## start
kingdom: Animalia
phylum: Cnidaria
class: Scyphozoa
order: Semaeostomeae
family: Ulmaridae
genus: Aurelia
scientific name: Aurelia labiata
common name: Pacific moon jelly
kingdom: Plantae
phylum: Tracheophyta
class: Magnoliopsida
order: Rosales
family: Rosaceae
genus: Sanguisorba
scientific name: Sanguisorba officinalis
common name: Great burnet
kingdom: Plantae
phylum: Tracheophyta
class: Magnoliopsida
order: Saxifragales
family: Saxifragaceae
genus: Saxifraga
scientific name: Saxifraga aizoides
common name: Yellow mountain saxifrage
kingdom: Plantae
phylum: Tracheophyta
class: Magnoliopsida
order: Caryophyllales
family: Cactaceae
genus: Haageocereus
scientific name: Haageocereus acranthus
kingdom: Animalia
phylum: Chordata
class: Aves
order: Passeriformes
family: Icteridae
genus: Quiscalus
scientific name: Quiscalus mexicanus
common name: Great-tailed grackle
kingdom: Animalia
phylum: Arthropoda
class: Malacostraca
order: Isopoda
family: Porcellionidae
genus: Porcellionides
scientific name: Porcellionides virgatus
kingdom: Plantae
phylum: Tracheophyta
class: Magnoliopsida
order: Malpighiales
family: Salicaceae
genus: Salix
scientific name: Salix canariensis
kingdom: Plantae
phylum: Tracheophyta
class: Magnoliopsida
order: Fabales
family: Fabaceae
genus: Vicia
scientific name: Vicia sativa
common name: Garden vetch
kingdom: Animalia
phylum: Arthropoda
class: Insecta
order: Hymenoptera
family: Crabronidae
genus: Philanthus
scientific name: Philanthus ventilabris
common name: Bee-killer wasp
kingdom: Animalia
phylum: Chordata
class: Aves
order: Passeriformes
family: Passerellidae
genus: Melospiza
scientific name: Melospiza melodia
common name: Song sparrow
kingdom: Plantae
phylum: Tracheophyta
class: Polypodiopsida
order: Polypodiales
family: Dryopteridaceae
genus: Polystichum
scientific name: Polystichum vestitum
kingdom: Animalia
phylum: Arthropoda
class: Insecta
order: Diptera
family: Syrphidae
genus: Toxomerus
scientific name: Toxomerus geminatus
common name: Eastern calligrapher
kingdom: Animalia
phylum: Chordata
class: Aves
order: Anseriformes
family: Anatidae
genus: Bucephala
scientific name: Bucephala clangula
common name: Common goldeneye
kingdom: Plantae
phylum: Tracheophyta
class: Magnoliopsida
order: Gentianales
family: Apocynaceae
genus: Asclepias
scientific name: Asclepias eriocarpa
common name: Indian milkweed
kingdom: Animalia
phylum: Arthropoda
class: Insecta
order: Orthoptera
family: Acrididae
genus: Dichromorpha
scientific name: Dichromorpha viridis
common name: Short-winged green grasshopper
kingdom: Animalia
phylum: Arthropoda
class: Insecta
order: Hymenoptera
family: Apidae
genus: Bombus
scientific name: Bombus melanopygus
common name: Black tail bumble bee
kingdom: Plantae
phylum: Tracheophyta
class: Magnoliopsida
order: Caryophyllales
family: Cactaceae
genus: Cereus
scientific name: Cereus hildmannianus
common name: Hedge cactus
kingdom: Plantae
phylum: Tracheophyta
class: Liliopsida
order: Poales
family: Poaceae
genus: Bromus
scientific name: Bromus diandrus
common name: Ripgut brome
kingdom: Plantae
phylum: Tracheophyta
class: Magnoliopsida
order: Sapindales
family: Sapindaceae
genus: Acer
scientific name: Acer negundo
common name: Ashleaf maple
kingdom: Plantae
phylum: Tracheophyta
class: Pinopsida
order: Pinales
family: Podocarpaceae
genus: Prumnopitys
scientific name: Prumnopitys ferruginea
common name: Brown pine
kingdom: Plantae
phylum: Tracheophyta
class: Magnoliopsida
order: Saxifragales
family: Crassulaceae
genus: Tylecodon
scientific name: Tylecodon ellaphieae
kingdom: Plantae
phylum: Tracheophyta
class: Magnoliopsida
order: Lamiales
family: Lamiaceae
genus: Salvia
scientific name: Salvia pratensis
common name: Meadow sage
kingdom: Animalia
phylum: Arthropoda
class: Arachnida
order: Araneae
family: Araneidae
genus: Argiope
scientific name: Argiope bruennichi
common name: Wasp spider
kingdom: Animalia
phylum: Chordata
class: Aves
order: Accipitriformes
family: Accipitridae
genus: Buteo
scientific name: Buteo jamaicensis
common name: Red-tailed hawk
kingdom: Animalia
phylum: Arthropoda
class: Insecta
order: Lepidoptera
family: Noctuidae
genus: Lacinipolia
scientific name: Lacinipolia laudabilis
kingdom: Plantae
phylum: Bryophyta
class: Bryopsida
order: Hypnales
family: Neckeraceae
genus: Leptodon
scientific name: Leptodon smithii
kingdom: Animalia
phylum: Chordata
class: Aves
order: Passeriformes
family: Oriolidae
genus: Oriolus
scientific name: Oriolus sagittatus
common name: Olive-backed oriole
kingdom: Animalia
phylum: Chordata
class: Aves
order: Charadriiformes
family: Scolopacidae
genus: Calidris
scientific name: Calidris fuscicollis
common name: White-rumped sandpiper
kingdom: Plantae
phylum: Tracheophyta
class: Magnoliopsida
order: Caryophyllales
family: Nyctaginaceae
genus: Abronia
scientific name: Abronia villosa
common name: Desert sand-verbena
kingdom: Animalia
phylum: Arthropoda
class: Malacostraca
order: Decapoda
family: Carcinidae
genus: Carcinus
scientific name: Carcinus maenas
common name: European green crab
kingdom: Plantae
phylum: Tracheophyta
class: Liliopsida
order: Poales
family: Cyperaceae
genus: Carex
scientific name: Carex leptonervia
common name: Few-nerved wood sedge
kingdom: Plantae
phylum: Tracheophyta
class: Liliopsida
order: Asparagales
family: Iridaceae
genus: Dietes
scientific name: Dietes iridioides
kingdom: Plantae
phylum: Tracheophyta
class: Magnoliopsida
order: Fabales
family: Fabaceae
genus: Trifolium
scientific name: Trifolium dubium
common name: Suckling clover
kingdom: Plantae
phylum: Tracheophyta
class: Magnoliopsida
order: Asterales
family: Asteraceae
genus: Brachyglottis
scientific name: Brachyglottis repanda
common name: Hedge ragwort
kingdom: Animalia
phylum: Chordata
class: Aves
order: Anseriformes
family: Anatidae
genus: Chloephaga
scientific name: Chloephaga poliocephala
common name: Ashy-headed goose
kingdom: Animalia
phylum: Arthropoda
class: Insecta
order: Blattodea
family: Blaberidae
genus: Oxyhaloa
## end
## Job
Reproduce every line of the rows above, leaving each character unchanged.

## Answer to the problem
kingdom: Animalia
phylum: Cnidaria
class: Scyphozoa
order: Semaeostomeae
family: Ulmaridae
genus: Aurelia
scientific name: Aurelia labiata
common name: Pacific moon jelly
kingdom: Plantae
phylum: Tracheophyta
class: Magnoliopsida
order: Rosales
family: Rosaceae
genus: Sanguisorba
scientific name: Sanguisorba officinalis
common name: Great burnet
kingdom: Plantae
phylum: Tracheophyta
class: Magnoliopsida
order: Saxifragales
family: Saxifragaceae
genus: Saxifraga
scientific name: Saxifraga aizoides
common name: Yellow mountain saxifrage
kingdom: Plantae
phylum: Tracheophyta
class: Magnoliopsida
order: Caryophyllales
family: Cactaceae
genus: Haageocereus
scientific name: Haageocereus acranthus
kingdom: Animalia
phylum: Chordata
class: Aves
order: Passeriformes
family: Icteridae
genus: Quiscalus
scientific name: Quiscalus mexicanus
common name: Great-tailed grackle
kingdom: Animalia
phylum: Arthropoda
class: Malacostraca
order: Isopoda
family: Porcellionidae
genus: Porcellionides
scientific name: Porcellionides virgatus
kingdom: Plantae
phylum: Tracheophyta
class: Magnoliopsida
order: Malpighiales
family: Salicaceae
genus: Salix
scientific name: Salix canariensis
kingdom: Plantae
phylum: Tracheophyta
class: Magnoliopsida
order: Fabales
family: Fabaceae
genus: Vicia
scientific name: Vicia sativa
common name: Garden vetch
kingdom: Animalia
phylum: Arthropoda
class: Insecta
order: Hymenoptera
family: Crabronidae
genus: Philanthus
scientific name: Philanthus ventilabris
common name: Bee-killer wasp
kingdom: Animalia
phylum: Chordata
class: Aves
order: Passeriformes
family: Passerellidae
genus: Melospiza
scientific name: Melospiza melodia
common name: Song sparrow
kingdom: Plantae
phylum: Tracheophyta
class: Polypodiopsida
order: Polypodiales
family: Dryopteridaceae
genus: Polystichum
scientific name: Polystichum vestitum
kingdom: Animalia
phylum: Arthropoda
class: Insecta
order: Diptera
family: Syrphidae
genus: Toxomerus
scientific name: Toxomerus geminatus
common name: Eastern calligrapher
kingdom: Animalia
phylum: Chordata
class: Aves
order: Anseriformes
family: Anatidae
genus: Bucephala
scientific name: Bucephala clangula
common name: Common goldeneye
kingdom: Plantae
phylum: Tracheophyta
class: Magnoliopsida
order: Gentianales
family: Apocynaceae
genus: Asclepias
scientific name: Asclepias eriocarpa
common name: Indian milkweed
kingdom: Animalia
phylum: Arthropoda
class: Insecta
order: Orthoptera
family: Acrididae
genus: Dichromorpha
scientific name: Dichromorpha viridis
common name: Short-winged green grasshopper
kingdom: Animalia
phylum: Arthropoda
class: Insecta
order: Hymenoptera
family: Apidae
genus: Bombus
scientific name: Bombus melanopygus
common name: Black tail bumble bee
kingdom: Plantae
phylum: Tracheophyta
class: Magnoliopsida
order: Caryophyllales
family: Cactaceae
genus: Cereus
scientific name: Cereus hildmannianus
common name: Hedge cactus
kingdom: Plantae
phylum: Tracheophyta
class: Liliopsida
order: Poales
family: Poaceae
genus: Bromus
scientific name: Bromus diandrus
common name: Ripgut brome
kingdom: Plantae
phylum: Tracheophyta
class: Magnoliopsida
order: Sapindales
family: Sapindaceae
genus: Acer
scientific name: Acer negundo
common name: Ashleaf maple
kingdom: Plantae
phylum: Tracheophyta
class: Pinopsida
order: Pinales
family: Podocarpaceae
genus: Prumnopitys
scientific name: Prumnopitys ferruginea
common name: Brown pine
kingdom: Plantae
phylum: Tracheophyta
class: Magnoliopsida
order: Saxifragales
family: Crassulaceae
genus: Tylecodon
scientific name: Tylecodon ellaphieae
kingdom: Plantae
phylum: Tracheophyta
class: Magnoliopsida
order: Lamiales
family: Lamiaceae
genus: Salvia
scientific name: Salvia pratensis
common name: Meadow sage
kingdom: Animalia
phylum: Arthropoda
class: Arachnida
order: Araneae
family: Araneidae
genus: Argiope
scientific name: Argiope bruennichi
common name: Wasp spider
kingdom: Animalia
phylum: Chordata
class: Aves
order: Accipitriformes
family: Accipitridae
genus: Buteo
scientific name: Buteo jamaicensis
common name: Red-tailed hawk
kingdom: Animalia
phylum: Arthropoda
class: Insecta
order: Lepidoptera
family: Noctuidae
genus: Lacinipolia
scientific name: Lacinipolia laudabilis
kingdom: Plantae
phylum: Bryophyta
class: Bryopsida
order: Hypnales
family: Neckeraceae
genus: Leptodon
scientific name: Leptodon smithii
kingdom: Animalia
phylum: Chordata
class: Aves
order: Passeriformes
family: Oriolidae
genus: Oriolus
scientific name: Oriolus sagittatus
common name: Olive-backed oriole
kingdom: Animalia
phylum: Chordata
class: Aves
order: Charadriiformes
family: Scolopacidae
genus: Calidris
scientific name: Calidris fuscicollis
common name: White-rumped sandpiper
kingdom: Plantae
phylum: Tracheophyta
class: Magnoliopsida
order: Caryophyllales
family: Nyctaginaceae
genus: Abronia
scientific name: Abronia villosa
common name: Desert sand-verbena
kingdom: Animalia
phylum: Arthropoda
class: Malacostraca
order: Decapoda
family: Carcinidae
genus: Carcinus
scientific name: Carcinus maenas
common name: European green crab
kingdom: Plantae
phylum: Tracheophyta
class: Liliopsida
order: Poales
family: Cyperaceae
genus: Carex
scientific name: Carex leptonervia
common name: Few-nerved wood sedge
kingdom: Plantae
phylum: Tracheophyta
class: Liliopsida
order: Asparagales
family: Iridaceae
genus: Dietes
scientific name: Dietes iridioides
kingdom: Plantae
phylum: Tracheophyta
class: Magnoliopsida
order: Fabales
family: Fabaceae
genus: Trifolium
scientific name: Trifolium dubium
common name: Suckling clover
kingdom: Plantae
phylum: Tracheophyta
class: Magnoliopsida
order: Asterales
family: Asteraceae
genus: Brachyglottis
scientific name: Brachyglottis repanda
common name: Hedge ragwort
kingdom: Animalia
phylum: Chordata
class: Aves
order: Anseriformes
family: Anatidae
genus: Chloephaga
scientific name: Chloephaga poliocephala
common name: Ashy-headed goose
kingdom: Animalia
phylum: Arthropoda
class: Insecta
order: Blattodea
family: Blaberidae
genus: Oxyhaloa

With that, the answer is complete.